• Work item
Each of the entries should be retyped precisely as it appears.

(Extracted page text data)

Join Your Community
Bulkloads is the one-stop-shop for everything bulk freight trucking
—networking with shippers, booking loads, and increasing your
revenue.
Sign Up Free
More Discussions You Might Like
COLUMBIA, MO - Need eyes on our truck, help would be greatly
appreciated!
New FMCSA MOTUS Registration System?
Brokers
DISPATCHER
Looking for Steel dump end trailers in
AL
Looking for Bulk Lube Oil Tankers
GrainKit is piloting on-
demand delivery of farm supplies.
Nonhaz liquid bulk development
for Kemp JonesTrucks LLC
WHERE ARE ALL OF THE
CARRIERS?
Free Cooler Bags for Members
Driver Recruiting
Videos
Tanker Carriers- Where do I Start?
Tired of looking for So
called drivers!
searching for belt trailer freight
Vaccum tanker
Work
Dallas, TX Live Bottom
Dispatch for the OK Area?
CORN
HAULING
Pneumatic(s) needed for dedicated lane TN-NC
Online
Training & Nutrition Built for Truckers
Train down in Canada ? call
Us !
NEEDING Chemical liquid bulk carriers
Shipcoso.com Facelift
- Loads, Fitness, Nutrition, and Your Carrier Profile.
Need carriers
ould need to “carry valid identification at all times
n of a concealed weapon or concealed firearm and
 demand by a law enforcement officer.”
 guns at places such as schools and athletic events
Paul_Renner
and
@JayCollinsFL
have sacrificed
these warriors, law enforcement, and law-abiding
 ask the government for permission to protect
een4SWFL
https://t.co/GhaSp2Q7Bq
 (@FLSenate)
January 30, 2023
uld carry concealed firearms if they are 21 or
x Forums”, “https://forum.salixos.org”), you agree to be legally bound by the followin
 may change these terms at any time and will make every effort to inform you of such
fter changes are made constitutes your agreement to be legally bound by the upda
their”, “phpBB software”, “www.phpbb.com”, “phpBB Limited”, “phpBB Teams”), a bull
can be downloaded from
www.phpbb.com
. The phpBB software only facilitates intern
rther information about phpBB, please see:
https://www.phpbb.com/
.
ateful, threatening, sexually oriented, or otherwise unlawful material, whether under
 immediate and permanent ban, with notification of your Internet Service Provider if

• Response to the exercise
Join Your Community
Bulkloads is the one-stop-shop for everything bulk freight trucking
—networking with shippers, booking loads, and increasing your
revenue.
Sign Up Free
More Discussions You Might Like
COLUMBIA, MO - Need eyes on our truck, help would be greatly
appreciated!
New FMCSA MOTUS Registration System?
Brokers
DISPATCHER
Looking for Steel dump end trailers in
AL
Looking for Bulk Lube Oil Tankers
GrainKit is piloting on-
demand delivery of farm supplies.
Nonhaz liquid bulk development
for Kemp JonesTrucks LLC
WHERE ARE ALL OF THE
CARRIERS?
Free Cooler Bags for Members
Driver Recruiting
Videos
Tanker Carriers- Where do I Start?
Tired of looking for So
called drivers!
searching for belt trailer freight
Vaccum tanker
Work
Dallas, TX Live Bottom
Dispatch for the OK Area?
CORN
HAULING
Pneumatic(s) needed for dedicated lane TN-NC
Online
Training & Nutrition Built for Truckers
Train down in Canada ? call
Us !
NEEDING Chemical liquid bulk carriers
Shipcoso.com Facelift
- Loads, Fitness, Nutrition, and Your Carrier Profile.
Need carriers
ould need to “carry valid identification at all times
n of a concealed weapon or concealed firearm and
 demand by a law enforcement officer.”
 guns at places such as schools and athletic events
Paul_Renner
and
@JayCollinsFL
have sacrificed
these warriors, law enforcement, and law-abiding
 ask the government for permission to protect
een4SWFL
https://t.co/GhaSp2Q7Bq
 (@FLSenate)
January 30, 2023
uld carry concealed firearms if they are 21 or
x Forums”, “https://forum.salixos.org”), you agree to be legally bound by the followin
 may change these terms at any time and will make every effort to inform you of such
fter changes are made constitutes your agreement to be legally bound by the upda
their”, “phpBB software”, “www.phpbb.com”, “phpBB Limited”, “phpBB Teams”), a bull
can be downloaded from
www.phpbb.com
. The phpBB software only facilitates intern
rther information about phpBB, please see:
https://www.phpbb.com/
.
ateful, threatening, sexually oriented, or otherwise unlawful material, whether under
 immediate and permanent ban, with notification of your Internet Service Provider if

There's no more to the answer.